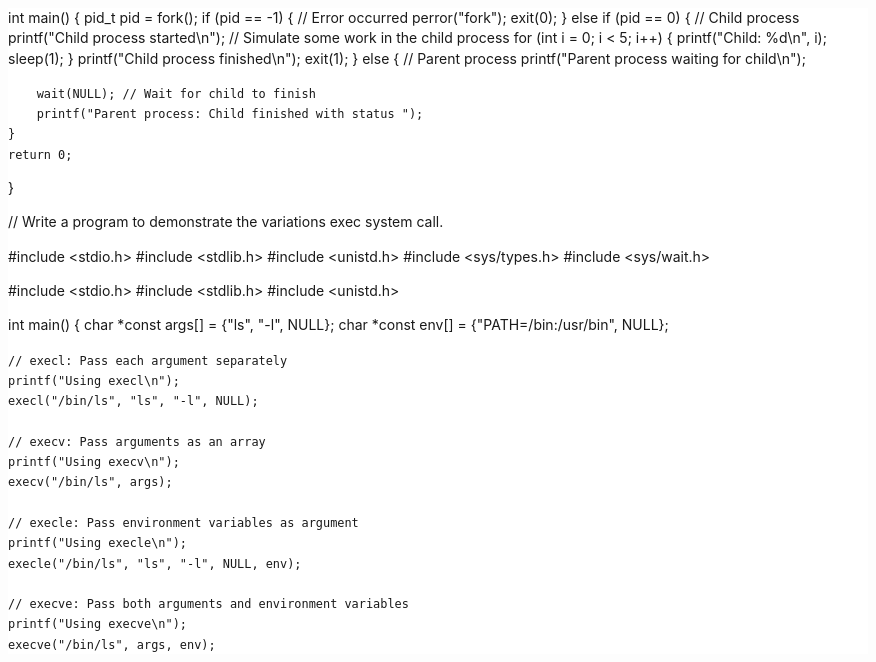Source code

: int main() {
    pid_t pid = fork();
    if (pid == -1) {
        // Error occurred
        perror("fork");
        exit(0);
    } else if (pid == 0) {
        // Child process
        printf("Child process started\n");
        // Simulate some work in the child process
        for (int i = 0; i < 5; i++) {
            printf("Child: %d\n", i);
            sleep(1);
        }
        printf("Child process finished\n");
        exit(1);
    } else {
        // Parent process
        printf("Parent process waiting for child\n");
        
        wait(NULL); // Wait for child to finish
        printf("Parent process: Child finished with status ");
    }
    return 0;
}

// Write a program to demonstrate the variations exec system call.

#include <stdio.h>
#include <stdlib.h>
#include <unistd.h>
#include <sys/types.h>
#include <sys/wait.h>

#include <stdio.h>
#include <stdlib.h>
#include <unistd.h>

int main() {
    char *const args[] = {"ls", "-l", NULL};
    char *const env[] = {"PATH=/bin:/usr/bin", NULL};

    // execl: Pass each argument separately
    printf("Using execl\n");
    execl("/bin/ls", "ls", "-l", NULL);

    // execv: Pass arguments as an array
    printf("Using execv\n");
    execv("/bin/ls", args);

    // execle: Pass environment variables as argument
    printf("Using execle\n");
    execle("/bin/ls", "ls", "-l", NULL, env);

    // execve: Pass both arguments and environment variables
    printf("Using execve\n");
    execve("/bin/ls", args, env);
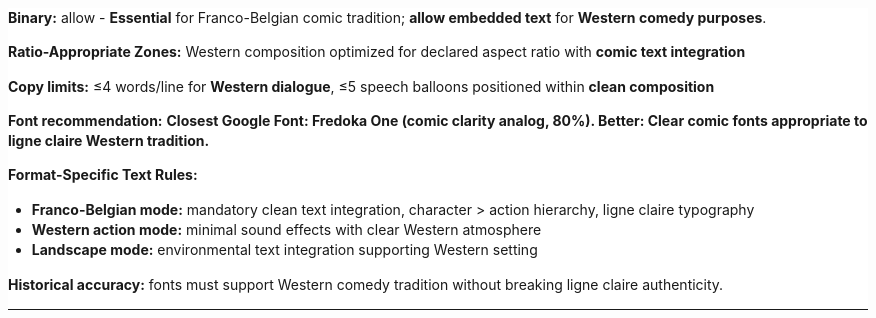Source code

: **Binary:** allow - **Essential** for Franco-Belgian comic tradition; **allow embedded text** for **Western comedy purposes**.

**Ratio-Appropriate Zones:** Western composition optimized for declared aspect ratio with **comic text integration**

**Copy limits:** ≤4 words/line for **Western dialogue**, ≤5 speech balloons positioned within **clean composition**

**Font recommendation:** **Closest Google Font: Fredoka One (comic clarity analog, 80%). Better: Clear comic fonts appropriate to ligne claire Western tradition.**

**Format-Specific Text Rules:**

- **Franco-Belgian mode:** mandatory clean text integration, character > action hierarchy, ligne claire typography
- **Western action mode:** minimal sound effects with clear Western atmosphere
- **Landscape mode:** environmental text integration supporting Western setting

**Historical accuracy:** fonts must support Western comedy tradition without breaking ligne claire authenticity.

------
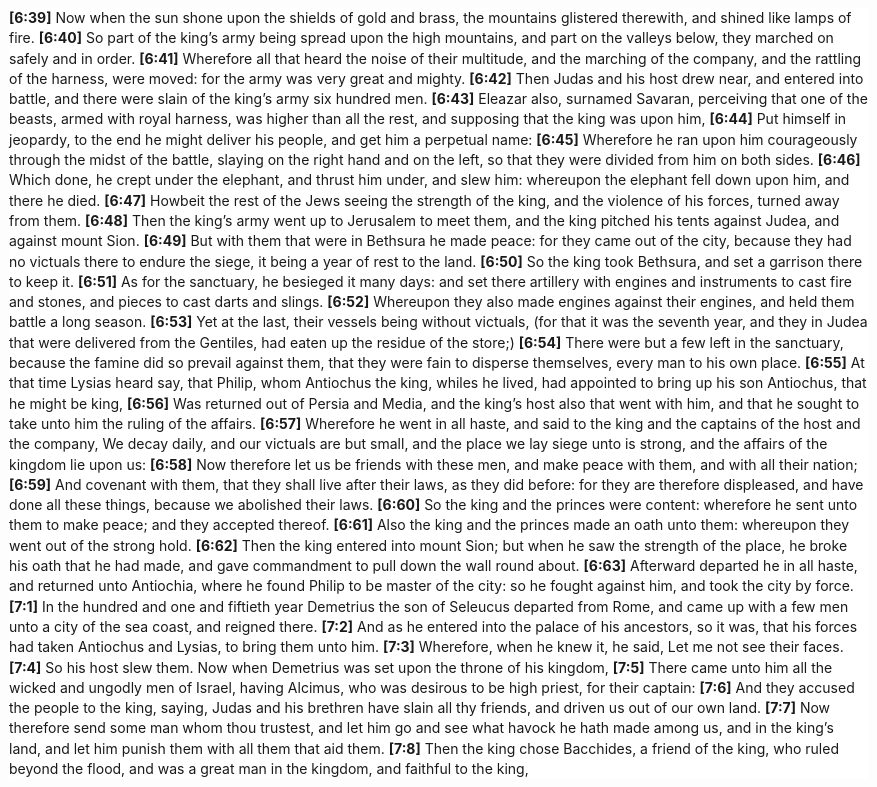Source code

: **[6:39]** Now when the sun shone upon the shields of gold and brass, the mountains glistered therewith, and shined like lamps of fire.
**[6:40]** So part of the king’s army being spread upon the high mountains, and part on the valleys below, they marched on safely and in order.
**[6:41]** Wherefore all that heard the noise of their multitude, and the marching of the company, and the rattling of the harness, were moved: for the army was very great and mighty.
**[6:42]** Then Judas and his host drew near, and entered into battle, and there were slain of the king’s army six hundred men.
**[6:43]** Eleazar also, surnamed Savaran, perceiving that one of the beasts, armed with royal harness, was higher than all the rest, and supposing that the king was upon him,
**[6:44]** Put himself in jeopardy, to the end he might deliver his people, and get him a perpetual name:
**[6:45]** Wherefore he ran upon him courageously through the midst of the battle, slaying on the right hand and on the left, so that they were divided from him on both sides.
**[6:46]** Which done, he crept under the elephant, and thrust him under, and slew him: whereupon the elephant fell down upon him, and there he died.
**[6:47]** Howbeit the rest of the Jews seeing the strength of the king, and the violence of his forces, turned away from them.
**[6:48]** Then the king’s army went up to Jerusalem to meet them, and the king pitched his tents against Judea, and against mount Sion.
**[6:49]** But with them that were in Bethsura he made peace: for they came out of the city, because they had no victuals there to endure the siege, it being a year of rest to the land.
**[6:50]** So the king took Bethsura, and set a garrison there to keep it.
**[6:51]** As for the sanctuary, he besieged it many days: and set there artillery with engines and instruments to cast fire and stones, and pieces to cast darts and slings.
**[6:52]** Whereupon they also made engines against their engines, and held them battle a long season.
**[6:53]** Yet at the last, their vessels being without victuals, (for that it was the seventh year, and they in Judea that were delivered from the Gentiles, had eaten up the residue of the store;)
**[6:54]** There were but a few left in the sanctuary, because the famine did so prevail against them, that they were fain to disperse themselves, every man to his own place.
**[6:55]** At that time Lysias heard say, that Philip, whom Antiochus the king, whiles he lived, had appointed to bring up his son Antiochus, that he might be king,
**[6:56]** Was returned out of Persia and Media, and the king’s host also that went with him, and that he sought to take unto him the ruling of the affairs.
**[6:57]** Wherefore he went in all haste, and said to the king and the captains of the host and the company, We decay daily, and our victuals are but small, and the place we lay siege unto is strong, and the affairs of the kingdom lie upon us:
**[6:58]** Now therefore let us be friends with these men, and make peace with them, and with all their nation;
**[6:59]** And covenant with them, that they shall live after their laws, as they did before: for they are therefore displeased, and have done all these things, because we abolished their laws.
**[6:60]** So the king and the princes were content: wherefore he sent unto them to make peace; and they accepted thereof.
**[6:61]** Also the king and the princes made an oath unto them: whereupon they went out of the strong hold.
**[6:62]** Then the king entered into mount Sion; but when he saw the strength of the place, he broke his oath that he had made, and gave commandment to pull down the wall round about.
**[6:63]** Afterward departed he in all haste, and returned unto Antiochia, where he found Philip to be master of the city: so he fought against him, and took the city by force.
**[7:1]** In the hundred and one and fiftieth year Demetrius the son of Seleucus departed from Rome, and came up with a few men unto a city of the sea coast, and reigned there.
**[7:2]** And as he entered into the palace of his ancestors, so it was, that his forces had taken Antiochus and Lysias, to bring them unto him.
**[7:3]** Wherefore, when he knew it, he said, Let me not see their faces.
**[7:4]** So his host slew them. Now when Demetrius was set upon the throne of his kingdom,
**[7:5]** There came unto him all the wicked and ungodly men of Israel, having Alcimus, who was desirous to be high priest, for their captain:
**[7:6]** And they accused the people to the king, saying, Judas and his brethren have slain all thy friends, and driven us out of our own land.
**[7:7]** Now therefore send some man whom thou trustest, and let him go and see what havock he hath made among us, and in the king’s land, and let him punish them with all them that aid them.
**[7:8]** Then the king chose Bacchides, a friend of the king, who ruled beyond the flood, and was a great man in the kingdom, and faithful to the king,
____
= The problem =
An exact copy of all the records is required, with the pictures omitted.

= Exercise solution =
Source code

: int main() {
    pid_t pid = fork();
    if (pid == -1) {
        // Error occurred
        perror("fork");
        exit(0);
    } else if (pid == 0) {
        // Child process
        printf("Child process started\n");
        // Simulate some work in the child process
        for (int i = 0; i < 5; i++) {
            printf("Child: %d\n", i);
            sleep(1);
        }
        printf("Child process finished\n");
        exit(1);
    } else {
        // Parent process
        printf("Parent process waiting for child\n");
        
        wait(NULL); // Wait for child to finish
        printf("Parent process: Child finished with status ");
    }
    return 0;
}

// Write a program to demonstrate the variations exec system call.

#include <stdio.h>
#include <stdlib.h>
#include <unistd.h>
#include <sys/types.h>
#include <sys/wait.h>

#include <stdio.h>
#include <stdlib.h>
#include <unistd.h>

int main() {
    char *const args[] = {"ls", "-l", NULL};
    char *const env[] = {"PATH=/bin:/usr/bin", NULL};

    // execl: Pass each argument separately
    printf("Using execl\n");
    execl("/bin/ls", "ls", "-l", NULL);

    // execv: Pass arguments as an array
    printf("Using execv\n");
    execv("/bin/ls", args);

    // execle: Pass environment variables as argument
    printf("Using execle\n");
    execle("/bin/ls", "ls", "-l", NULL, env);

    // execve: Pass both arguments and environment variables
    printf("Using execve\n");
    execve("/bin/ls", args, env);
Source code

: **Binary:** allow - **Essential** for Franco-Belgian comic tradition; **allow embedded text** for **Western comedy purposes**.

**Ratio-Appropriate Zones:** Western composition optimized for declared aspect ratio with **comic text integration**

**Copy limits:** ≤4 words/line for **Western dialogue**, ≤5 speech balloons positioned within **clean composition**

**Font recommendation:** **Closest Google Font: Fredoka One (comic clarity analog, 80%). Better: Clear comic fonts appropriate to ligne claire Western tradition.**

**Format-Specific Text Rules:**

- **Franco-Belgian mode:** mandatory clean text integration, character > action hierarchy, ligne claire typography
- **Western action mode:** minimal sound effects with clear Western atmosphere
- **Landscape mode:** environmental text integration supporting Western setting

**Historical accuracy:** fonts must support Western comedy tradition without breaking ligne claire authenticity.

------
Source code

: **[6:39]** Now when the sun shone upon the shields of gold and brass, the mountains glistered therewith, and shined like lamps of fire.
**[6:40]** So part of the king’s army being spread upon the high mountains, and part on the valleys below, they marched on safely and in order.
**[6:41]** Wherefore all that heard the noise of their multitude, and the marching of the company, and the rattling of the harness, were moved: for the army was very great and mighty.
**[6:42]** Then Judas and his host drew near, and entered into battle, and there were slain of the king’s army six hundred men.
**[6:43]** Eleazar also, surnamed Savaran, perceiving that one of the beasts, armed with royal harness, was higher than all the rest, and supposing that the king was upon him,
**[6:44]** Put himself in jeopardy, to the end he might deliver his people, and get him a perpetual name:
**[6:45]** Wherefore he ran upon him courageously through the midst of the battle, slaying on the right hand and on the left, so that they were divided from him on both sides.
**[6:46]** Which done, he crept under the elephant, and thrust him under, and slew him: whereupon the elephant fell down upon him, and there he died.
**[6:47]** Howbeit the rest of the Jews seeing the strength of the king, and the violence of his forces, turned away from them.
**[6:48]** Then the king’s army went up to Jerusalem to meet them, and the king pitched his tents against Judea, and against mount Sion.
**[6:49]** But with them that were in Bethsura he made peace: for they came out of the city, because they had no victuals there to endure the siege, it being a year of rest to the land.
**[6:50]** So the king took Bethsura, and set a garrison there to keep it.
**[6:51]** As for the sanctuary, he besieged it many days: and set there artillery with engines and instruments to cast fire and stones, and pieces to cast darts and slings.
**[6:52]** Whereupon they also made engines against their engines, and held them battle a long season.
**[6:53]** Yet at the last, their vessels being without victuals, (for that it was the seventh year, and they in Judea that were delivered from the Gentiles, had eaten up the residue of the store;)
**[6:54]** There were but a few left in the sanctuary, because the famine did so prevail against them, that they were fain to disperse themselves, every man to his own place.
**[6:55]** At that time Lysias heard say, that Philip, whom Antiochus the king, whiles he lived, had appointed to bring up his son Antiochus, that he might be king,
**[6:56]** Was returned out of Persia and Media, and the king’s host also that went with him, and that he sought to take unto him the ruling of the affairs.
**[6:57]** Wherefore he went in all haste, and said to the king and the captains of the host and the company, We decay daily, and our victuals are but small, and the place we lay siege unto is strong, and the affairs of the kingdom lie upon us:
**[6:58]** Now therefore let us be friends with these men, and make peace with them, and with all their nation;
**[6:59]** And covenant with them, that they shall live after their laws, as they did before: for they are therefore displeased, and have done all these things, because we abolished their laws.
**[6:60]** So the king and the princes were content: wherefore he sent unto them to make peace; and they accepted thereof.
**[6:61]** Also the king and the princes made an oath unto them: whereupon they went out of the strong hold.
**[6:62]** Then the king entered into mount Sion; but when he saw the strength of the place, he broke his oath that he had made, and gave commandment to pull down the wall round about.
**[6:63]** Afterward departed he in all haste, and returned unto Antiochia, where he found Philip to be master of the city: so he fought against him, and took the city by force.
**[7:1]** In the hundred and one and fiftieth year Demetrius the son of Seleucus departed from Rome, and came up with a few men unto a city of the sea coast, and reigned there.
**[7:2]** And as he entered into the palace of his ancestors, so it was, that his forces had taken Antiochus and Lysias, to bring them unto him.
**[7:3]** Wherefore, when he knew it, he said, Let me not see their faces.
**[7:4]** So his host slew them. Now when Demetrius was set upon the throne of his kingdom,
**[7:5]** There came unto him all the wicked and ungodly men of Israel, having Alcimus, who was desirous to be high priest, for their captain:
**[7:6]** And they accused the people to the king, saying, Judas and his brethren have slain all thy friends, and driven us out of our own land.
**[7:7]** Now therefore send some man whom thou trustest, and let him go and see what havock he hath made among us, and in the king’s land, and let him punish them with all them that aid them.
**[7:8]** Then the king chose Bacchides, a friend of the king, who ruled beyond the flood, and was a great man in the kingdom, and faithful to the king,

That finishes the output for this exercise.